His letter was instantly taken up by climate change deniers. And it began to worry me. What if Bellamy was right?
He is a scientist, formerly a senior lecturer at the University of Durham. He knows, in other words, that you cannot credibly cite data unless it is well-sourced. Could it be that one of the main lines of evidence of the impacts of global warming -- the retreat of the world's glaciers -- was wrong?
The question could scarcely be more important. If man-made climate change is happening, as the great majority of the world's climatologists claim, it could destroy the conditions which allow human beings to remain on the planet. The effort to cut greenhouse gases must come before everything else. This won't happen unless we can be confident that the science is right. Because Bellamy is president of the Conservation Foundation, the Wildlife Trusts, Plantlife International and the British Naturalists' Association, his statements carry a great deal of weight. When, for example, I challenged the Society of Motor Manufacturers and Traders over climate change, its spokesman cited Bellamy's position as a reason for remaining sceptical.
So last week I telephoned the World Glacier Monitoring Service and read out Bellamy's letter. I don't think the response would have been published in Nature, but it had the scientific virtue of clarity. "This is complete bullshit." A few hours later, they sent me an e-mail.
"Despite his scientific reputation, he makes all the mistakes that are possible." He had cited data which was simply false, failed to provide references, completely misunderstood the scientific context and neglected current scientific literature. The latest studies show unequivocally that most of the world's glaciers are retreating.
But I still couldn't put the question out of my mind. The figures Bellamy cited must have come from somewhere. I e-mailed him to ask for his source. After several requests, he replied to me at the end of last week.

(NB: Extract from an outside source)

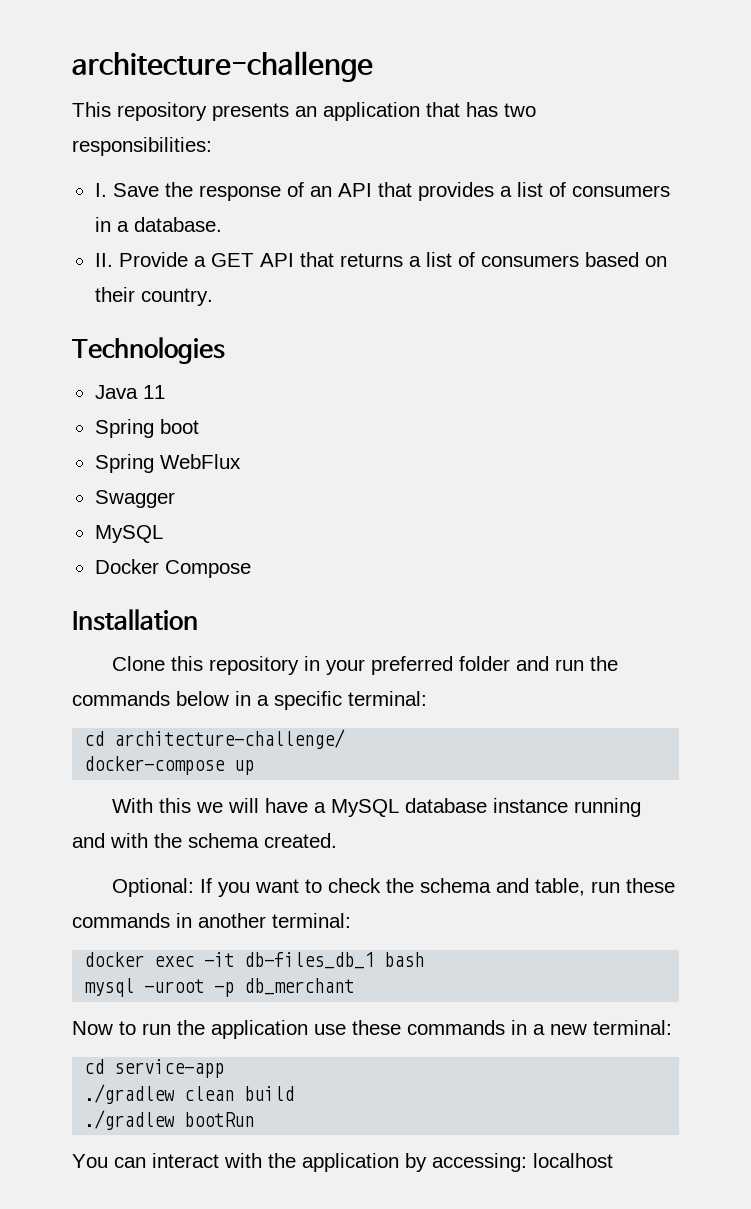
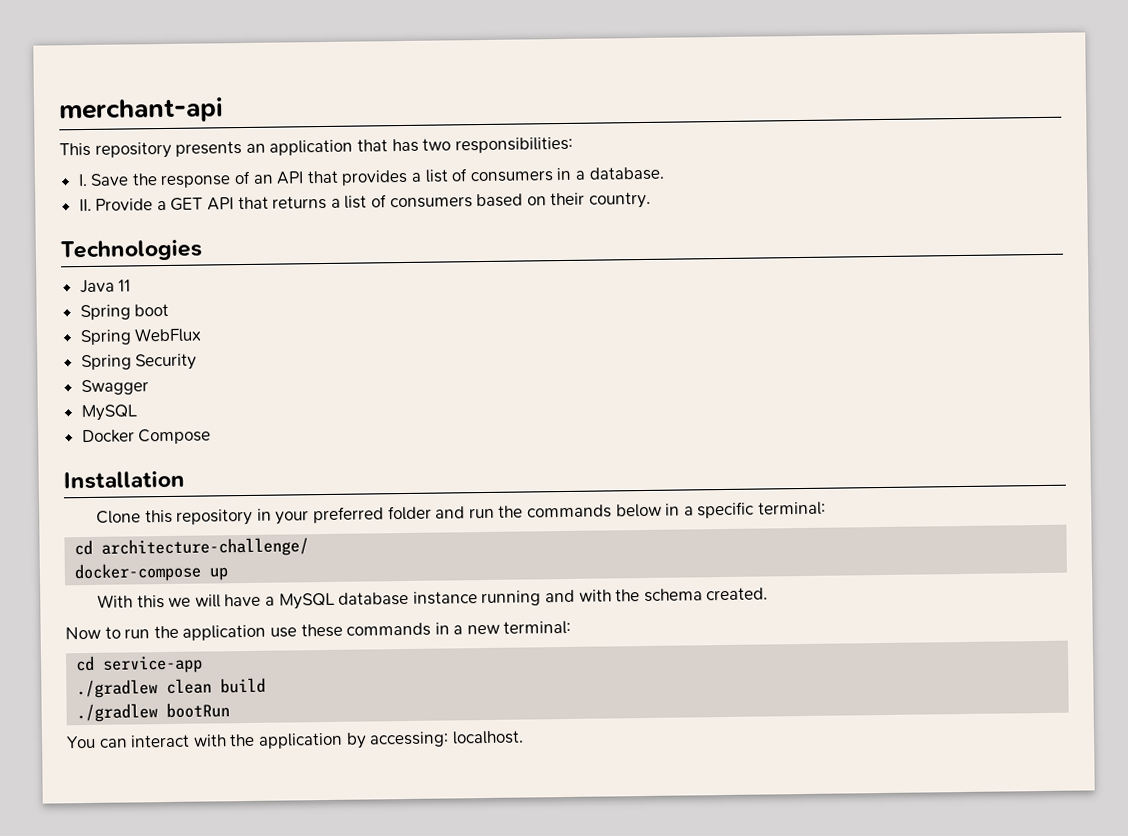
[72,51,373,82] architecture-challenge -> [58,97,224,124] merchant-api
(241, 461) none -> [80,353,198,371] // Spring Security
[112,878,676,897] [72,913,351,928] [84,952,425,969] [84,978,355,997] // Optional: If you want to check the schema and table, run these commands in another terminal: // docker exec -it db-files_db_1 bash // mysql -uroot -p db_merchant -> (769, 594) none
[533,1153,613,1168] localhost -> [451,730,524,745] localhost.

The data, he said, came from a web site called www.iceagenow.com.
Iceagenow.com was constructed by a man called Robert W. Felix to promote his self-published book about "the coming ice age." It claims that sea levels are falling, not rising; that the Asian tsunami was caused by the "ice age cycle"; and that "underwater volcanic activity -- not human activity -- is heating the seas."
Is Felix a climatologist, a vulcanologist, or an oceanographer? Er, none of the above. His biography describes him as a "former architect." His web site is so bonkers that I thought at first it was a spoof. Sadly, he appears to believe what he says. But there indeed was all the material Bellamy cited in his letter, including the figures -- or something resembling the figures -- he quoted. "Since 1980, there has been an advance of more than 55 percent of the 625 mountain glaciers under observation by the World Glacier Monitoring group in Zurich." The source, which Bellamy also cited in his e-mail to me, was given as "the latest issue of 21st Century Science and Technology."
21st Century Science and Technology? It sounds impressive, until you discover that it is published by Lyndon Larouche. Lyndon Larouche is the American demagogue who in 1989 received a 15-year sentence for conspiracy, mail fraud and tax code violations. He has claimed that the British royal family is running an international drugs syndicate, that Henry Kissinger is a communist agent, that the British government is controlled by Jewish bankers, and that modern science is a conspiracy against human potential.